Aside from Spain's Telefónica SA, BT is one of a few operators in Europe that has invested large amounts in owning content, rather than simply reselling it. But after a rocky year for BT, as it experienced a dip in earnings and a £530 million write-down at its scandal-hit Italian unit, skepticism is mounting around its ownership of pricey soccer rights.
"With sports, we are very happy with the progress we have made and we can see a very exciting future as we add more sports rights to our portfolio," BT CEO Gavin Patterson stressed during a February 26 keynote at the annual Mobile World Congress.
In a saturated industry with limited growth opportunities, content does act as a differentiator for telecoms operators looking to complement their broadband businesses. For instance, BT Sport was recently awarded the rights to a range of Premier League soccer matches for a further three years at a cost of £295 million per season.
BT's package, however, amounts to 21% inflation per game so far and consists of 32 matches at a less attractive time slot, compared with 42 matches previously, analysts at Berenberg pointed out in a recent research note. They added that this raised questions about whether BT Sport was at risk of becoming a "sub-scale" player in content.
Also weighing in on the debate, Vodafone Group Plc's CEO recently shared his skepticism about the ability to monetize exclusive content rights, noting that soccer rights in particular had become increasingly more expensive over the years.
Similarly wary of content ownership, Verizon Communications Inc. CEO Lowell McAdam suggested during a recent earnings conference call that being a large distributor might be a "reasonable" substitute for owning content. As such, the company would not consider a large media play.
That said, with content rights only amounting to 5% of BT's operating expenses, Berenberg warned against "overstating" their impact.

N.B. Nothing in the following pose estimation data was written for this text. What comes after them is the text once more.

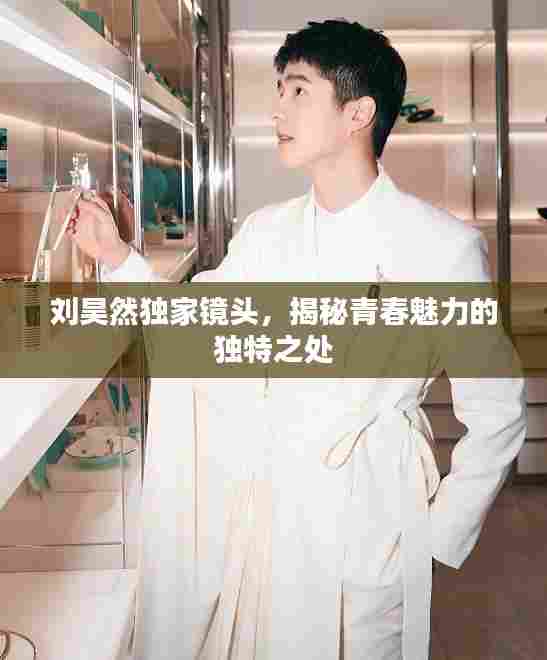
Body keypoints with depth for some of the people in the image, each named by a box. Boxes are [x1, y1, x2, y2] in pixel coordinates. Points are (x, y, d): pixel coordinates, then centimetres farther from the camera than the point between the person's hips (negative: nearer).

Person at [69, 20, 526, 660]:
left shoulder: (444, 246, -12)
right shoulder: (264, 233, 4)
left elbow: (495, 414, -7)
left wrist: (440, 538, -6)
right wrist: (118, 258, 2)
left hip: (366, 531, -4)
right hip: (260, 506, 5)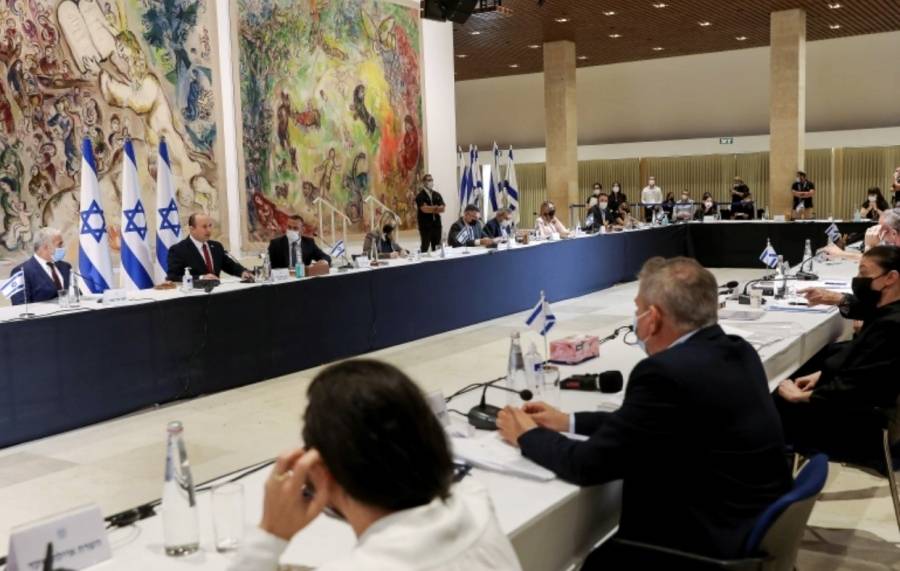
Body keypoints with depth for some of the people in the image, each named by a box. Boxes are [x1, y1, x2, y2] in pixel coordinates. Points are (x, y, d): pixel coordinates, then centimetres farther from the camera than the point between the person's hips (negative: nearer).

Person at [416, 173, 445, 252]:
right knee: (425, 247, -3)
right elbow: (424, 209, -19)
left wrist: (430, 209, -13)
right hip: (425, 226, -5)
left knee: (436, 248, 8)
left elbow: (442, 208, 1)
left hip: (436, 224, 5)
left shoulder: (437, 195, 11)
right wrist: (436, 208, -7)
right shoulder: (420, 196, -6)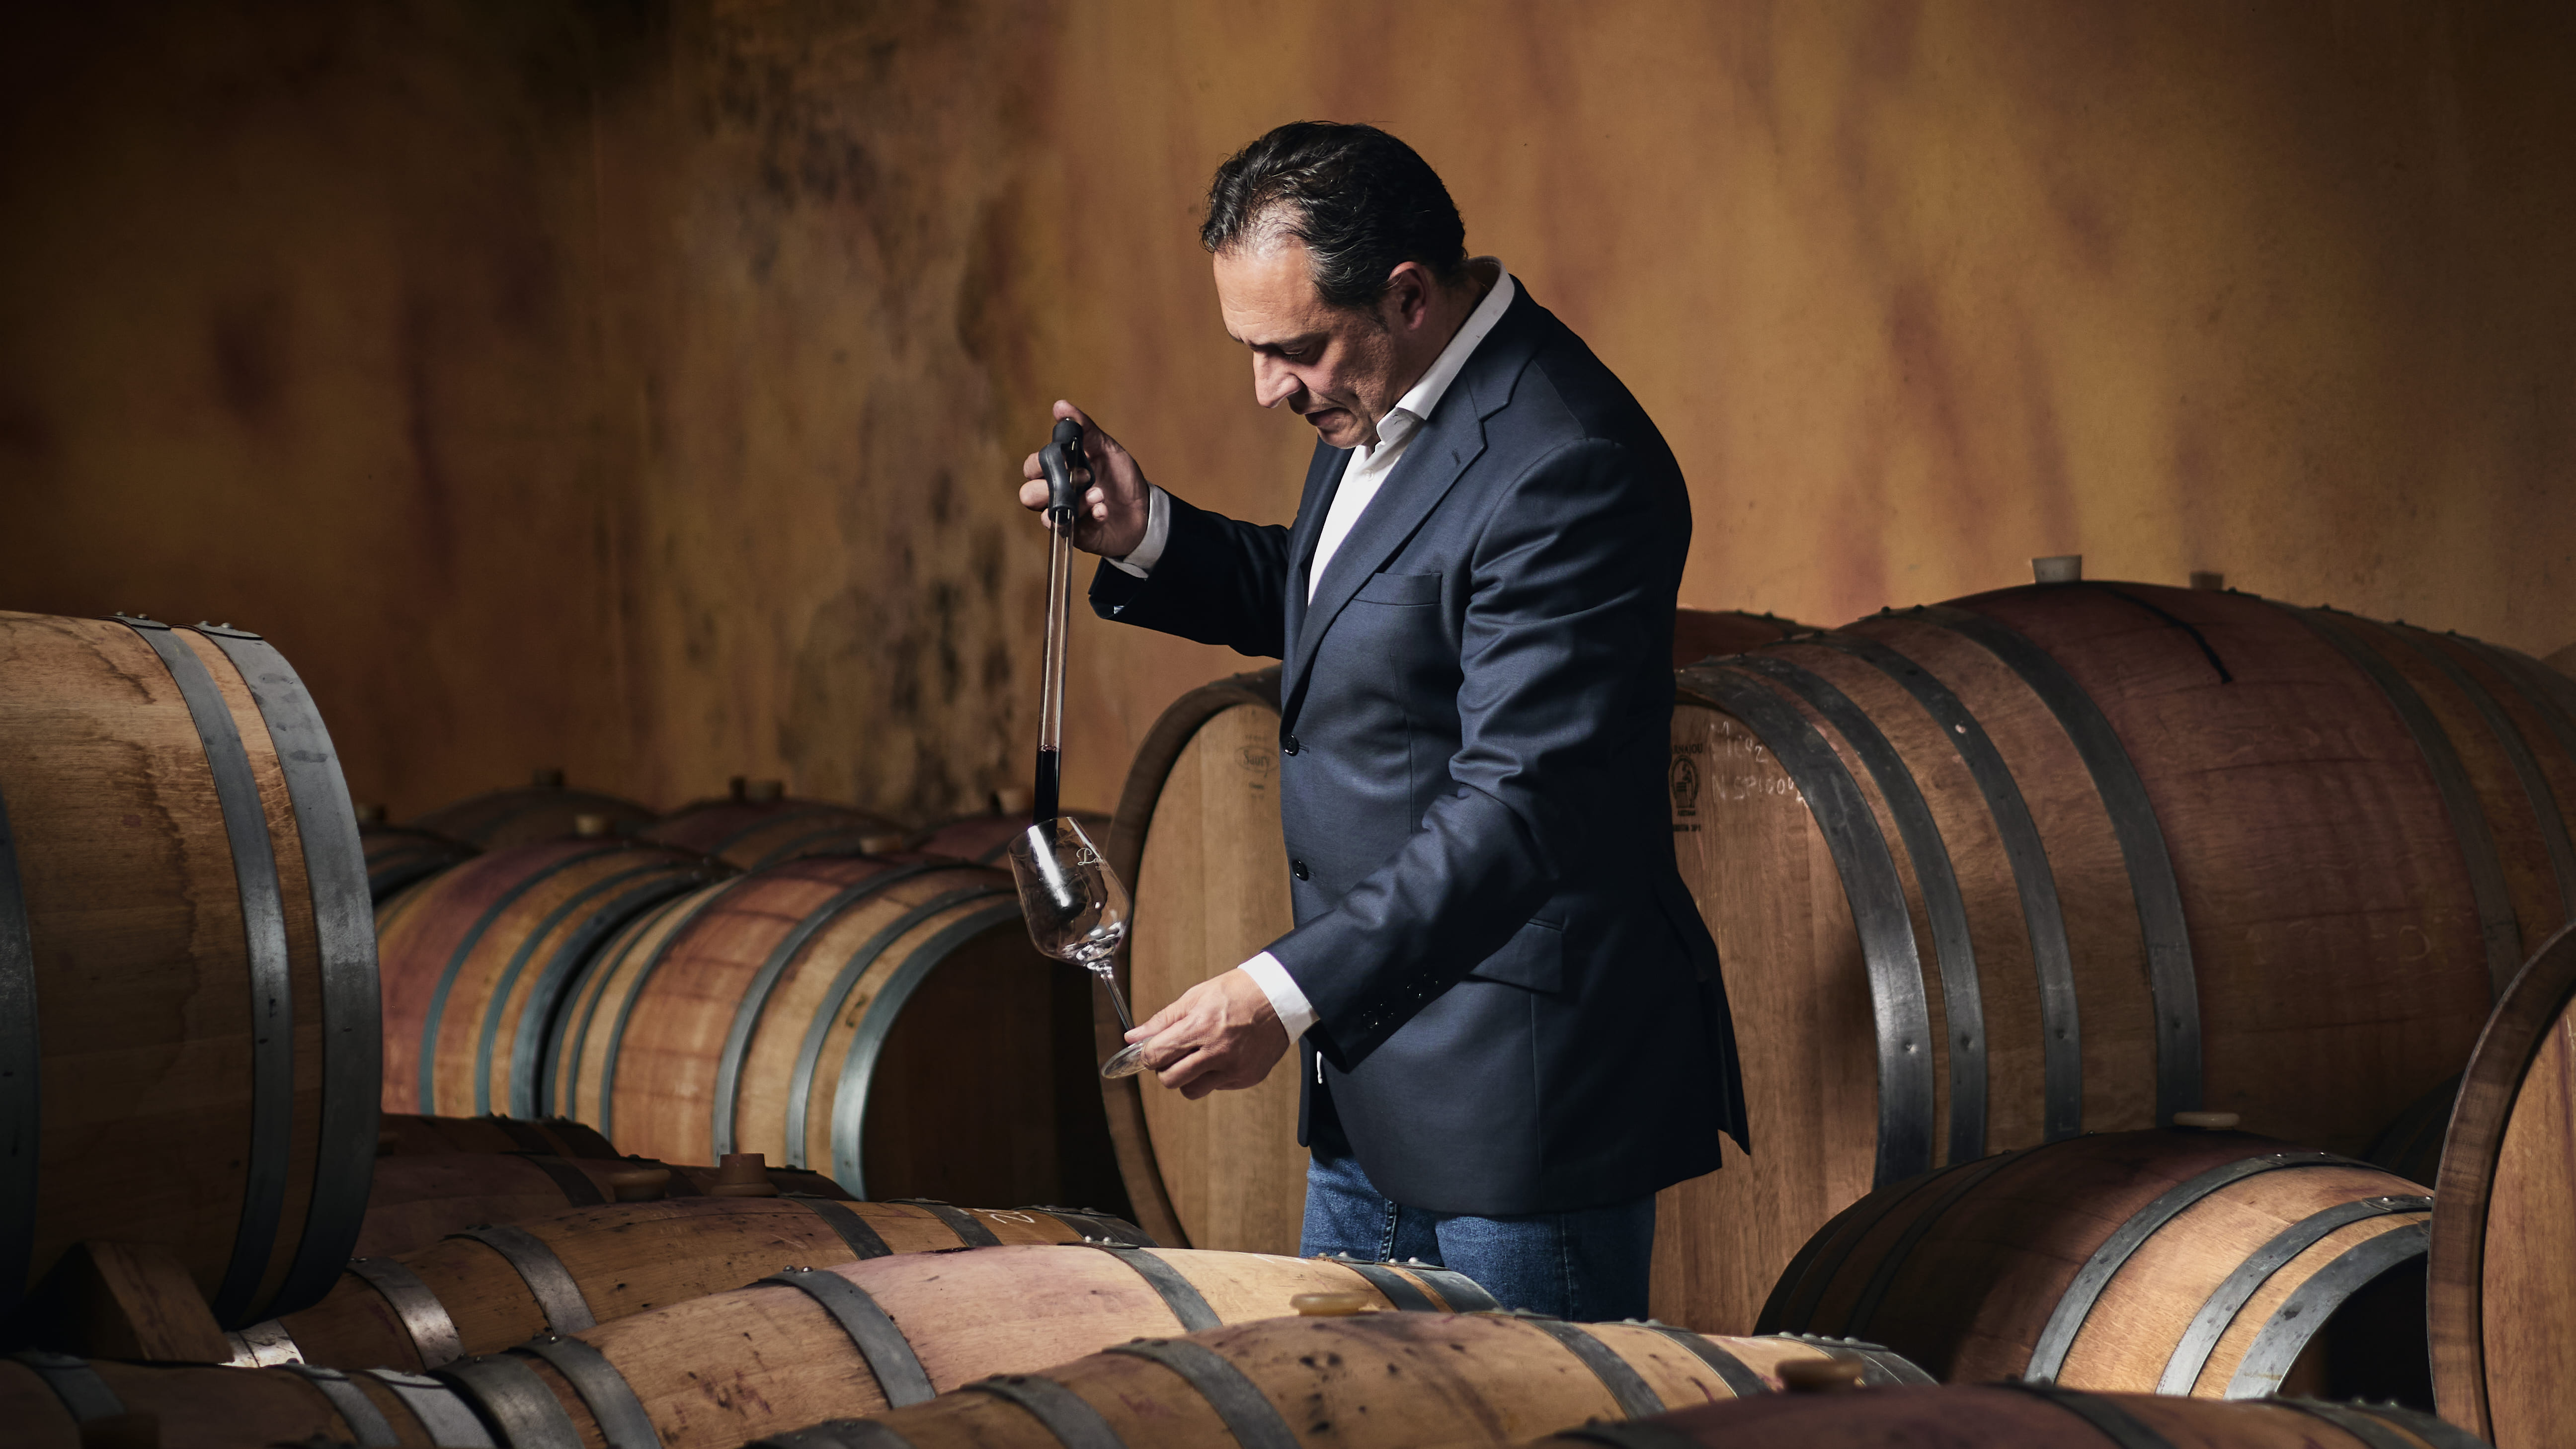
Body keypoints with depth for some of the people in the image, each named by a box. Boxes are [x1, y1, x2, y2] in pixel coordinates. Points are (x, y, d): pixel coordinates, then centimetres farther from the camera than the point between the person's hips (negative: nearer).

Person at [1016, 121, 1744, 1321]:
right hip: (1374, 1054, 10)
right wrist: (1148, 538, 6)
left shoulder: (1567, 469, -25)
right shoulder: (1380, 398, 6)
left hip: (1523, 1082, -10)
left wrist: (1289, 991, -28)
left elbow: (1519, 810, -27)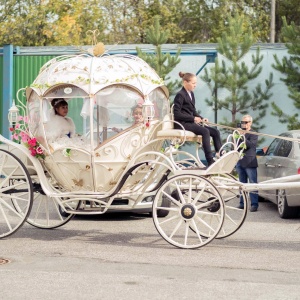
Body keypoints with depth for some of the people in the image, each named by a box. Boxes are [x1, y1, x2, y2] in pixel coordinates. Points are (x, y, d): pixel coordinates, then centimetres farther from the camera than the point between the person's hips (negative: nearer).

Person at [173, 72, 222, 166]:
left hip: (190, 122, 9)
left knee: (215, 132, -7)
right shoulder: (180, 95, -9)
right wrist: (193, 118, -18)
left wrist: (201, 118, 2)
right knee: (205, 131, -30)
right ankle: (210, 161, -35)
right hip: (182, 124, -9)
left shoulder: (191, 94, 16)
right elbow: (176, 114, -15)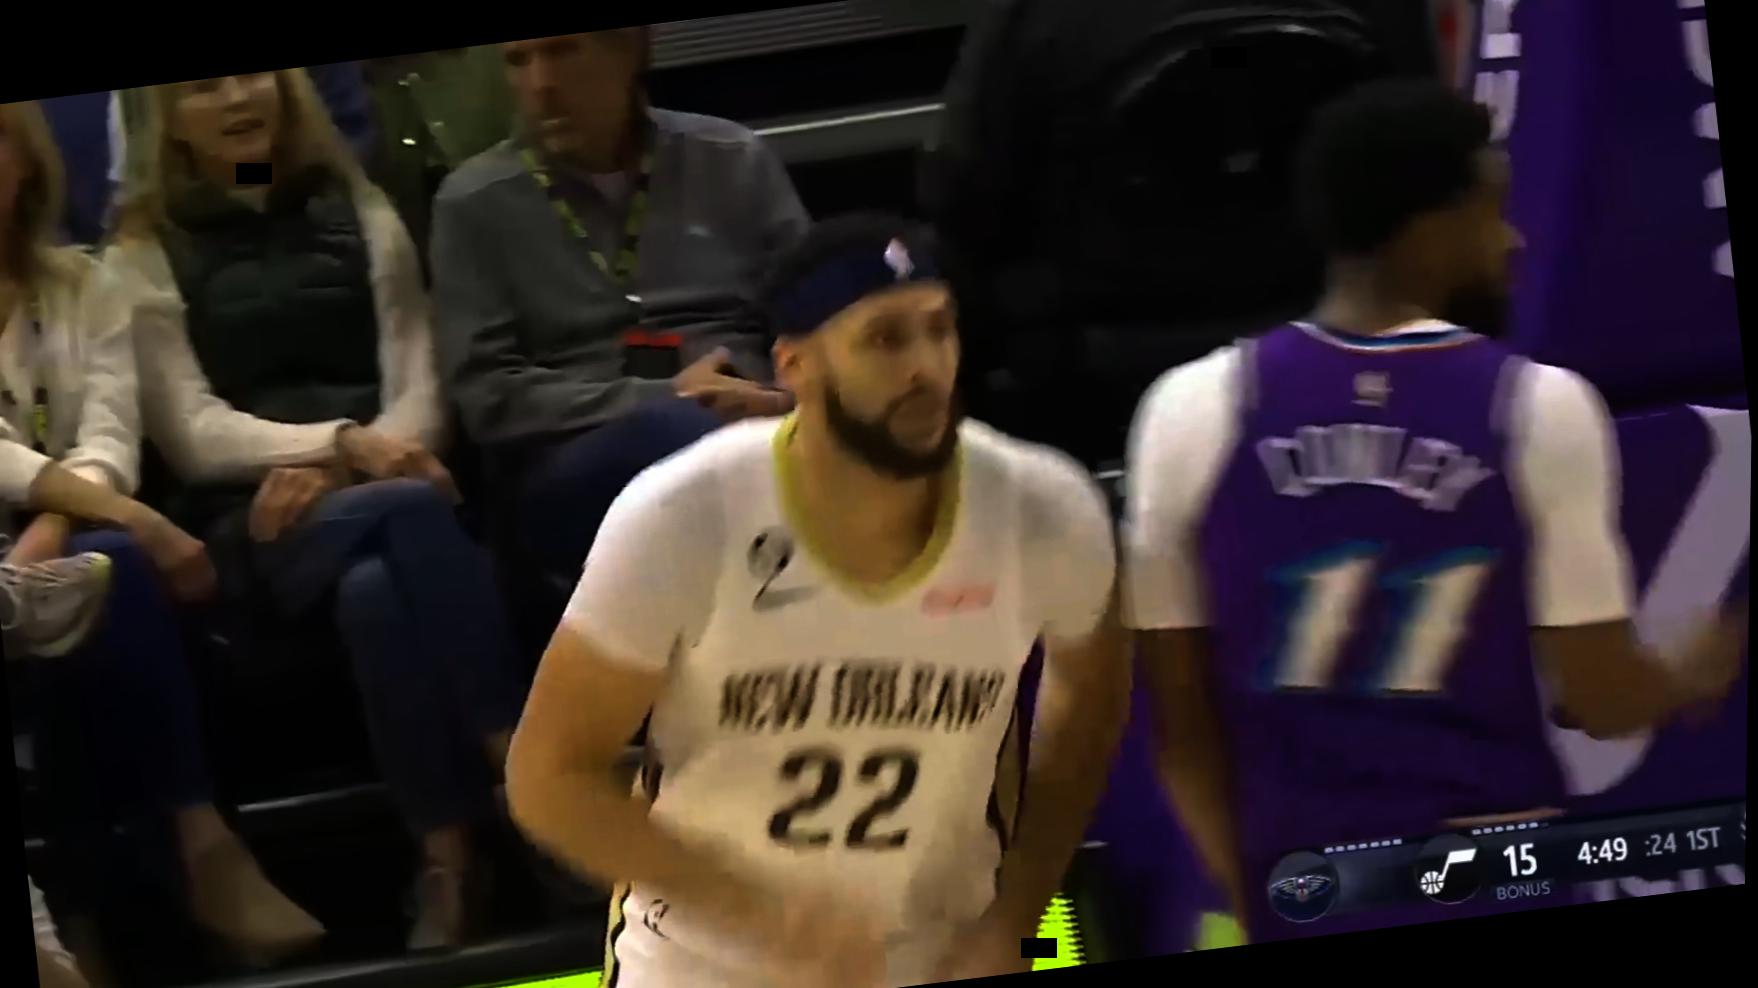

BT said it is more committed to aggregating content outside of live sports, where its two million TV customers and just over five million BT Sport clients are a far cry from the client base of its larger competitor Sky plc and global over-the-top players Amazon.com Inc. and Netflix Inc.
"Netflix is proving to be a phenomenal proposition for customers. I do not think anyone who is running a network can be in denial of that," Patterson said.
So BT does not intend to be a producer of content. "In more general entertainment, our position is more of an aggregator," he clarified, concluding that the group's content strategy would mostly focus on aggregation.